Protest ABQ has already taken Gov. Susana Martinez to task for what the group has characterized as her passive stance when it comes to abortion access in New Mexico. Protestors raised the ire of Martinez’s top aid Jay McCleskey when they showed up in his neighborhood in June. Protest ABQ also made its presence known at Martinez’s second-term inauguration.
“We know that Jay is behind her strategy to hear nothing, see nothing, say nothing [regarding abortion],” says Imbarrato. “This strategy is all about her national aspirations. But what right do you have to have national aspirations when you’ve really put together a false record of meaningful accomplishments?”

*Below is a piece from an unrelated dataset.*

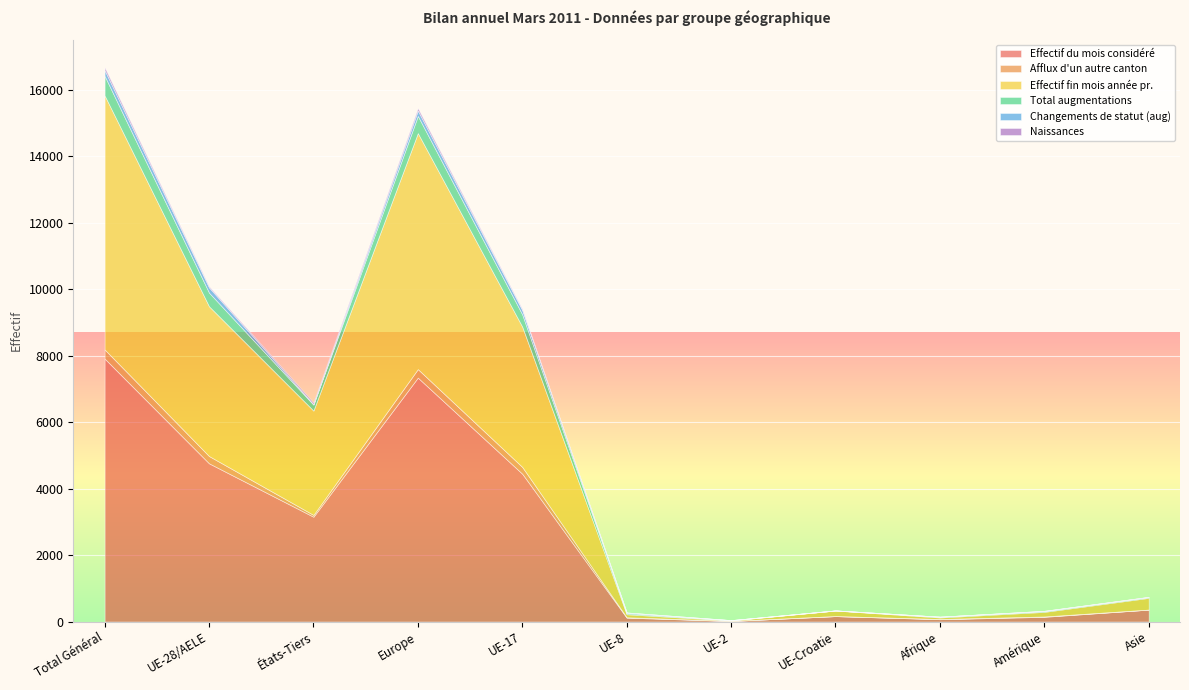

What is the highest value of the Effectif du mois considéré series?

7916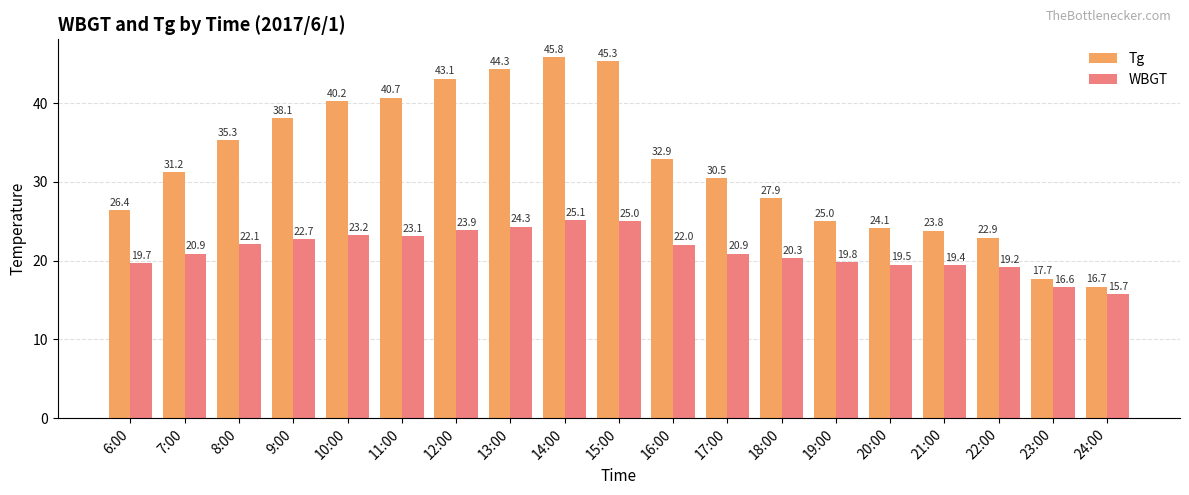

Reading left to right, transcribe all the data shown in this chart.

Tg: 6:00=26.4	7:00=31.2	8:00=35.3	9:00=38.1	10:00=40.2	11:00=40.7	12:00=43.1	13:00=44.3	14:00=45.8	15:00=45.3	16:00=32.9	17:00=30.5	18:00=27.9	19:00=25.0	20:00=24.1	21:00=23.8	22:00=22.9	23:00=17.7	24:00=16.7
WBGT: 6:00=19.7	7:00=20.9	8:00=22.1	9:00=22.7	10:00=23.2	11:00=23.1	12:00=23.9	13:00=24.3	14:00=25.1	15:00=25.0	16:00=22.0	17:00=20.9	18:00=20.3	19:00=19.8	20:00=19.5	21:00=19.4	22:00=19.2	23:00=16.6	24:00=15.7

He adds that anti-abortion activists “really feel that Gov. Martinez has been a huge failure in every respect as far as that goes.”
Says Shaver, “either you’re pro-life, and you want to protect women and babies, or you’re not. We’re just going to continue to call her out, and we expect her to do the right thing for the women and children of New Mexico.”
Both Imbarrato and Shaver say representatives in New Mexico’s House and Senate who label themselves pro-life can expect the same brand of pushback.
“I just want to make it clear that we want something to be done this session,” says Shaver. “If we’re not happy with the way things are going, then we will apply pressure.”